§ **Data extracts**:
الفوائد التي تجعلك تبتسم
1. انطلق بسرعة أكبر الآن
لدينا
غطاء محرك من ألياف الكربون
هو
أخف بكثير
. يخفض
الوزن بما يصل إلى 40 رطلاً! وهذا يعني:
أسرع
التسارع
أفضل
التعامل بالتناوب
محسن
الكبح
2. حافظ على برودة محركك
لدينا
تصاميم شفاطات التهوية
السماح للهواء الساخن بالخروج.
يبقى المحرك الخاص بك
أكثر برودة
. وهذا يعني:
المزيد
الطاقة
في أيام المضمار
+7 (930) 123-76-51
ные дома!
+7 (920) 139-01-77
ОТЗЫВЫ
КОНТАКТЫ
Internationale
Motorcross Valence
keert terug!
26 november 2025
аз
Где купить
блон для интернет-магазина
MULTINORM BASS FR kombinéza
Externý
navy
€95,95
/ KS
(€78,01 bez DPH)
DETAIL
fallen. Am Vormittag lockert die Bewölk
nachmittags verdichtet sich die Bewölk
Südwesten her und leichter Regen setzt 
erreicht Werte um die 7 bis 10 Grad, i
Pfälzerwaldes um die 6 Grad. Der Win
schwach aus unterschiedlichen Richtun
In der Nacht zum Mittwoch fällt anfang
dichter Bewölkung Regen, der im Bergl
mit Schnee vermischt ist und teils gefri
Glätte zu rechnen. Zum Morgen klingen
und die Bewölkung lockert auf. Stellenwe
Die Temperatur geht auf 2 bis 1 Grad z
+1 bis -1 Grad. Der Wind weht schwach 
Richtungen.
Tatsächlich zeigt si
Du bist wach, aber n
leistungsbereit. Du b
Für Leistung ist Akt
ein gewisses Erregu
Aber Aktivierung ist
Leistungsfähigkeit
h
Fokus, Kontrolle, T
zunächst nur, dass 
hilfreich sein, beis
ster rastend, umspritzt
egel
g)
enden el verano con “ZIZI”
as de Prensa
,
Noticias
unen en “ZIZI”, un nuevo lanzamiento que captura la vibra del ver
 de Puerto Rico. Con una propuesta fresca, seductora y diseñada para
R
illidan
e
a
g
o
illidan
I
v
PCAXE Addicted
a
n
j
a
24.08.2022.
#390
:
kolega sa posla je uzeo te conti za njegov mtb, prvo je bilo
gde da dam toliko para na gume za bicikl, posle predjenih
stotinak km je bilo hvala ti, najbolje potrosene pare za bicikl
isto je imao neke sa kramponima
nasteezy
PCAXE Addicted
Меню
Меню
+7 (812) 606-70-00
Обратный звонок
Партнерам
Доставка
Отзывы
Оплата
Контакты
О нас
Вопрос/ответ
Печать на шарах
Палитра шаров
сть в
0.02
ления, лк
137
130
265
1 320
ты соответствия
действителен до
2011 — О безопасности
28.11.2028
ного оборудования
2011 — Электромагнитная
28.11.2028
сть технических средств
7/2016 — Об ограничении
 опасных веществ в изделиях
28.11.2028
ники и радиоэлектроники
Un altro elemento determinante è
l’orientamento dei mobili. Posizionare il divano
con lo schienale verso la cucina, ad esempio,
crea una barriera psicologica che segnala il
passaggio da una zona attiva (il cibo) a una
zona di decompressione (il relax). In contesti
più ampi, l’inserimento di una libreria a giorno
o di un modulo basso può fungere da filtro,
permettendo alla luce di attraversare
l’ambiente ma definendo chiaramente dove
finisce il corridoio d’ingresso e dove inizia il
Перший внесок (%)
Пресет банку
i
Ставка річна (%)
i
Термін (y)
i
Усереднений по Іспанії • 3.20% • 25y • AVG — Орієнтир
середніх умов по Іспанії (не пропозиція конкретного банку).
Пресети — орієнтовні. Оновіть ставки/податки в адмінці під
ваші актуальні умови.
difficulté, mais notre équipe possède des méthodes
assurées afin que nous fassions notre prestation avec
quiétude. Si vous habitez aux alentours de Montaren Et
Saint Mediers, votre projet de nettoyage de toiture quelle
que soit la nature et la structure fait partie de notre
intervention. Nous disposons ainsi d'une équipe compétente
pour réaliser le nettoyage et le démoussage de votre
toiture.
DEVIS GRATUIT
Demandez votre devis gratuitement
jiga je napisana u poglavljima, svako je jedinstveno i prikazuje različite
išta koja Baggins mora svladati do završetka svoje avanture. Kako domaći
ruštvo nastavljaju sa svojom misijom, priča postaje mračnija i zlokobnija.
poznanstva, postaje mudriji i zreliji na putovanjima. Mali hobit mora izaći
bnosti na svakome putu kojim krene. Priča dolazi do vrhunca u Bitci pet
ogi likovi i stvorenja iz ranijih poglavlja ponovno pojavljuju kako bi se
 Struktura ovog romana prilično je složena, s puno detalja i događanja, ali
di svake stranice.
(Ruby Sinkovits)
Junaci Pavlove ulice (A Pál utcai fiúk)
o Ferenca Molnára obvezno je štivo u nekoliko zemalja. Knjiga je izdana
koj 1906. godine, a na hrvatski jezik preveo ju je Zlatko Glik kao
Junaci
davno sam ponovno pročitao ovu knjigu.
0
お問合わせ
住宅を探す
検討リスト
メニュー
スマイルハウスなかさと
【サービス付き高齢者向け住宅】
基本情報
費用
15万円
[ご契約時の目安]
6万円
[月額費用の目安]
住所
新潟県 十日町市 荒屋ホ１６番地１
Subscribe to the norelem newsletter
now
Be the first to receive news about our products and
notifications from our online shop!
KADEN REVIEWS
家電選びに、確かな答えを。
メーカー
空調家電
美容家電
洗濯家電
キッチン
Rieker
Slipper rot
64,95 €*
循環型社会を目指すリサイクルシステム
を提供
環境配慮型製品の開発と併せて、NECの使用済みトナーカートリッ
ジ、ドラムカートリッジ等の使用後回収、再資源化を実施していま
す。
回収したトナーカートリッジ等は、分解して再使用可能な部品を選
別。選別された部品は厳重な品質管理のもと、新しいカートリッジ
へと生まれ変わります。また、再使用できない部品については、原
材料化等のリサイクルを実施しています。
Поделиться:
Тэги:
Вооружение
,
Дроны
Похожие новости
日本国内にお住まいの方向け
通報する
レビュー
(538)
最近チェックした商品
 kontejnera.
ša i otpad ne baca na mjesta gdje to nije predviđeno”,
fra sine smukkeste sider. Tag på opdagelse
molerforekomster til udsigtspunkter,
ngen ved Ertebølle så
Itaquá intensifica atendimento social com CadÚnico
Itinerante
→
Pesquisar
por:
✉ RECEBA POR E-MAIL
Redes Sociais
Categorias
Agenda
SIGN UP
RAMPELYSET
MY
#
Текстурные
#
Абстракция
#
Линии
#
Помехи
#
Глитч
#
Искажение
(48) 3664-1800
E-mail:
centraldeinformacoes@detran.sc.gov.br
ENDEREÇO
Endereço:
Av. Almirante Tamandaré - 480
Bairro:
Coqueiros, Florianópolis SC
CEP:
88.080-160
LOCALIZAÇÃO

§ **What is expected**: Reproduce every line above verbatim, in the same order.

§ **Written reply**:
الفوائد التي تجعلك تبتسم
1. انطلق بسرعة أكبر الآن
لدينا
غطاء محرك من ألياف الكربون
هو
أخف بكثير
. يخفض
الوزن بما يصل إلى 40 رطلاً! وهذا يعني:
أسرع
التسارع
أفضل
التعامل بالتناوب
محسن
الكبح
2. حافظ على برودة محركك
لدينا
تصاميم شفاطات التهوية
السماح للهواء الساخن بالخروج.
يبقى المحرك الخاص بك
أكثر برودة
. وهذا يعني:
المزيد
الطاقة
في أيام المضمار
+7 (930) 123-76-51
ные дома!
+7 (920) 139-01-77
ОТЗЫВЫ
КОНТАКТЫ
Internationale
Motorcross Valence
keert terug!
26 november 2025
аз
Где купить
блон для интернет-магазина
MULTINORM BASS FR kombinéza
Externý
navy
€95,95
/ KS
(€78,01 bez DPH)
DETAIL
fallen. Am Vormittag lockert die Bewölk
nachmittags verdichtet sich die Bewölk
Südwesten her und leichter Regen setzt 
erreicht Werte um die 7 bis 10 Grad, i
Pfälzerwaldes um die 6 Grad. Der Win
schwach aus unterschiedlichen Richtun
In der Nacht zum Mittwoch fällt anfang
dichter Bewölkung Regen, der im Bergl
mit Schnee vermischt ist und teils gefri
Glätte zu rechnen. Zum Morgen klingen
und die Bewölkung lockert auf. Stellenwe
Die Temperatur geht auf 2 bis 1 Grad z
+1 bis -1 Grad. Der Wind weht schwach 
Richtungen.
Tatsächlich zeigt si
Du bist wach, aber n
leistungsbereit. Du b
Für Leistung ist Akt
ein gewisses Erregu
Aber Aktivierung ist
Leistungsfähigkeit
h
Fokus, Kontrolle, T
zunächst nur, dass 
hilfreich sein, beis
ster rastend, umspritzt
egel
g)
enden el verano con “ZIZI”
as de Prensa
,
Noticias
unen en “ZIZI”, un nuevo lanzamiento que captura la vibra del ver
 de Puerto Rico. Con una propuesta fresca, seductora y diseñada para
R
illidan
e
a
g
o
illidan
I
v
PCAXE Addicted
a
n
j
a
24.08.2022.
#390
:
kolega sa posla je uzeo te conti za njegov mtb, prvo je bilo
gde da dam toliko para na gume za bicikl, posle predjenih
stotinak km je bilo hvala ti, najbolje potrosene pare za bicikl
isto je imao neke sa kramponima
nasteezy
PCAXE Addicted
Меню
Меню
+7 (812) 606-70-00
Обратный звонок
Партнерам
Доставка
Отзывы
Оплата
Контакты
О нас
Вопрос/ответ
Печать на шарах
Палитра шаров
сть в
0.02
ления, лк
137
130
265
1 320
ты соответствия
действителен до
2011 — О безопасности
28.11.2028
ного оборудования
2011 — Электромагнитная
28.11.2028
сть технических средств
7/2016 — Об ограничении
 опасных веществ в изделиях
28.11.2028
ники и радиоэлектроники
Un altro elemento determinante è
l’orientamento dei mobili. Posizionare il divano
con lo schienale verso la cucina, ad esempio,
crea una barriera psicologica che segnala il
passaggio da una zona attiva (il cibo) a una
zona di decompressione (il relax). In contesti
più ampi, l’inserimento di una libreria a giorno
o di un modulo basso può fungere da filtro,
permettendo alla luce di attraversare
l’ambiente ma definendo chiaramente dove
finisce il corridoio d’ingresso e dove inizia il
Перший внесок (%)
Пресет банку
i
Ставка річна (%)
i
Термін (y)
i
Усереднений по Іспанії • 3.20% • 25y • AVG — Орієнтир
середніх умов по Іспанії (не пропозиція конкретного банку).
Пресети — орієнтовні. Оновіть ставки/податки в адмінці під
ваші актуальні умови.
difficulté, mais notre équipe possède des méthodes
assurées afin que nous fassions notre prestation avec
quiétude. Si vous habitez aux alentours de Montaren Et
Saint Mediers, votre projet de nettoyage de toiture quelle
que soit la nature et la structure fait partie de notre
intervention. Nous disposons ainsi d'une équipe compétente
pour réaliser le nettoyage et le démoussage de votre
toiture.
DEVIS GRATUIT
Demandez votre devis gratuitement
jiga je napisana u poglavljima, svako je jedinstveno i prikazuje različite
išta koja Baggins mora svladati do završetka svoje avanture. Kako domaći
ruštvo nastavljaju sa svojom misijom, priča postaje mračnija i zlokobnija.
poznanstva, postaje mudriji i zreliji na putovanjima. Mali hobit mora izaći
bnosti na svakome putu kojim krene. Priča dolazi do vrhunca u Bitci pet
ogi likovi i stvorenja iz ranijih poglavlja ponovno pojavljuju kako bi se
 Struktura ovog romana prilično je složena, s puno detalja i događanja, ali
di svake stranice.
(Ruby Sinkovits)
Junaci Pavlove ulice (A Pál utcai fiúk)
o Ferenca Molnára obvezno je štivo u nekoliko zemalja. Knjiga je izdana
koj 1906. godine, a na hrvatski jezik preveo ju je Zlatko Glik kao
Junaci
davno sam ponovno pročitao ovu knjigu.
0
お問合わせ
住宅を探す
検討リスト
メニュー
スマイルハウスなかさと
【サービス付き高齢者向け住宅】
基本情報
費用
15万円
[ご契約時の目安]
6万円
[月額費用の目安]
住所
新潟県 十日町市 荒屋ホ１６番地１
Subscribe to the norelem newsletter
now
Be the first to receive news about our products and
notifications from our online shop!
KADEN REVIEWS
家電選びに、確かな答えを。
メーカー
空調家電
美容家電
洗濯家電
キッチン
Rieker
Slipper rot
64,95 €*
循環型社会を目指すリサイクルシステム
を提供
環境配慮型製品の開発と併せて、NECの使用済みトナーカートリッ
ジ、ドラムカートリッジ等の使用後回収、再資源化を実施していま
す。
回収したトナーカートリッジ等は、分解して再使用可能な部品を選
別。選別された部品は厳重な品質管理のもと、新しいカートリッジ
へと生まれ変わります。また、再使用できない部品については、原
材料化等のリサイクルを実施しています。
Поделиться:
Тэги:
Вооружение
,
Дроны
Похожие новости
日本国内にお住まいの方向け
通報する
レビュー
(538)
最近チェックした商品
 kontejnera.
ša i otpad ne baca na mjesta gdje to nije predviđeno”,
fra sine smukkeste sider. Tag på opdagelse
molerforekomster til udsigtspunkter,
ngen ved Ertebølle så
Itaquá intensifica atendimento social com CadÚnico
Itinerante
→
Pesquisar
por:
✉ RECEBA POR E-MAIL
Redes Sociais
Categorias
Agenda
SIGN UP
RAMPELYSET
MY
#
Текстурные
#
Абстракция
#
Линии
#
Помехи
#
Глитч
#
Искажение
(48) 3664-1800
E-mail:
centraldeinformacoes@detran.sc.gov.br
ENDEREÇO
Endereço:
Av. Almirante Tamandaré - 480
Bairro:
Coqueiros, Florianópolis SC
CEP:
88.080-160
LOCALIZAÇÃO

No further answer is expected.